I have been finding Professor Paul Helm's little book on Scripture, Just Words: Special Revelation and the Bible (Evangelical Press, 2019), helpful and thought provoking. It has taken me a while to get into this book but I've found Helm's clarity and precision rewarding.
For example, he usefully stresses the historical and objective aspects of the Bible. God has acted and spoken decisively and publicly. The Christian faith must proclaim clearly to a culture obsessed with progress and the contemporary that these past events and the biblical testimony about them are authoritative for all people and all places, even if the context of both event and hearer matter. What God has done and said is neither merely timeless nor time-bound but can speak effectively (if somewhat accommodated-ly) to all times.

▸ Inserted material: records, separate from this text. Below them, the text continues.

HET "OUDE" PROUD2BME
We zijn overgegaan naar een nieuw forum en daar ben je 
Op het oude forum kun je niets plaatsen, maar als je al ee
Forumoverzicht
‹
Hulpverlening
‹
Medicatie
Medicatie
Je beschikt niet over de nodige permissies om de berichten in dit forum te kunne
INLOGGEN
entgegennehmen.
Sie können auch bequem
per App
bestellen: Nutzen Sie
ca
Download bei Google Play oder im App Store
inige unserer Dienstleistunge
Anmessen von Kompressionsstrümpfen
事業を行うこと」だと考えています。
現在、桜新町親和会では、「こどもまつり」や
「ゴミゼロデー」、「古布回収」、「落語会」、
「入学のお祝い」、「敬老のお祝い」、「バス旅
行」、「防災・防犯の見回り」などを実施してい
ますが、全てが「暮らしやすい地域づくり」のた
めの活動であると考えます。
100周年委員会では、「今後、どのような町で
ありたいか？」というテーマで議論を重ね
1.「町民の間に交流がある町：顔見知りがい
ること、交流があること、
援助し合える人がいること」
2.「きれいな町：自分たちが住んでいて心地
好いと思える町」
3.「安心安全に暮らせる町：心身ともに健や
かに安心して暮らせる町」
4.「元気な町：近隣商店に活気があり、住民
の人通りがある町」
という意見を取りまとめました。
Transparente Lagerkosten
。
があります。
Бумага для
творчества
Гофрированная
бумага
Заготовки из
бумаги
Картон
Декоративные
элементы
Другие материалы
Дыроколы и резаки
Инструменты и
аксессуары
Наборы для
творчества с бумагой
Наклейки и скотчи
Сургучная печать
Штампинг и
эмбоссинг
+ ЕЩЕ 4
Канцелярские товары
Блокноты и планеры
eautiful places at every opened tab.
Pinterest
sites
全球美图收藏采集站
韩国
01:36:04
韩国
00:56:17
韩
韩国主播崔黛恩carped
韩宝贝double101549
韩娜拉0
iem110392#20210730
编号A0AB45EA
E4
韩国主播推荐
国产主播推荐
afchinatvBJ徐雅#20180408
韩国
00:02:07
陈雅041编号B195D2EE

Helm also usefully discusses the modes of inspiration. He suggests we may distinguish the more prophetic (such as some Old Testament oracles) and the more compiling (such as some history or Luke's writing of his gospel). But these things are always on a spectrum. The Apostle Paul certainly claims special revelation and divine authority but he is compiling in the sense that he is using pre-existing words and history and he will have been influenced by a great many other testimonies about Jesus. As many writers have commented, what matters most is not the manner of inspiration but the result. However the Bible came to be, what the Bible says, God says. It comes to us as the very voice and words of God.
Helm rightly urges us to consider both the matter and manner of Scripture: what it is and how it says what it says. The different genres, styles and aims of this library of books make a difference. The Bible is highly selective, focused on God's purposes in Christ. It is not a modern history or biography nor even a theology encyclopaedia or text book. An infallible poem could be rather different from an infallible letter or parable.
We will do well to attend to the aim and scope of the Scriptures as a whole and in their parts, keeping the central plot line in focus. The verbal inspiration of Scripture calls for a patient and careful study of all its words but at time we will want to follow a dense argument closely whereas there might be other passages (such as some of the poetry of Job) which are painting with larger brush strokes.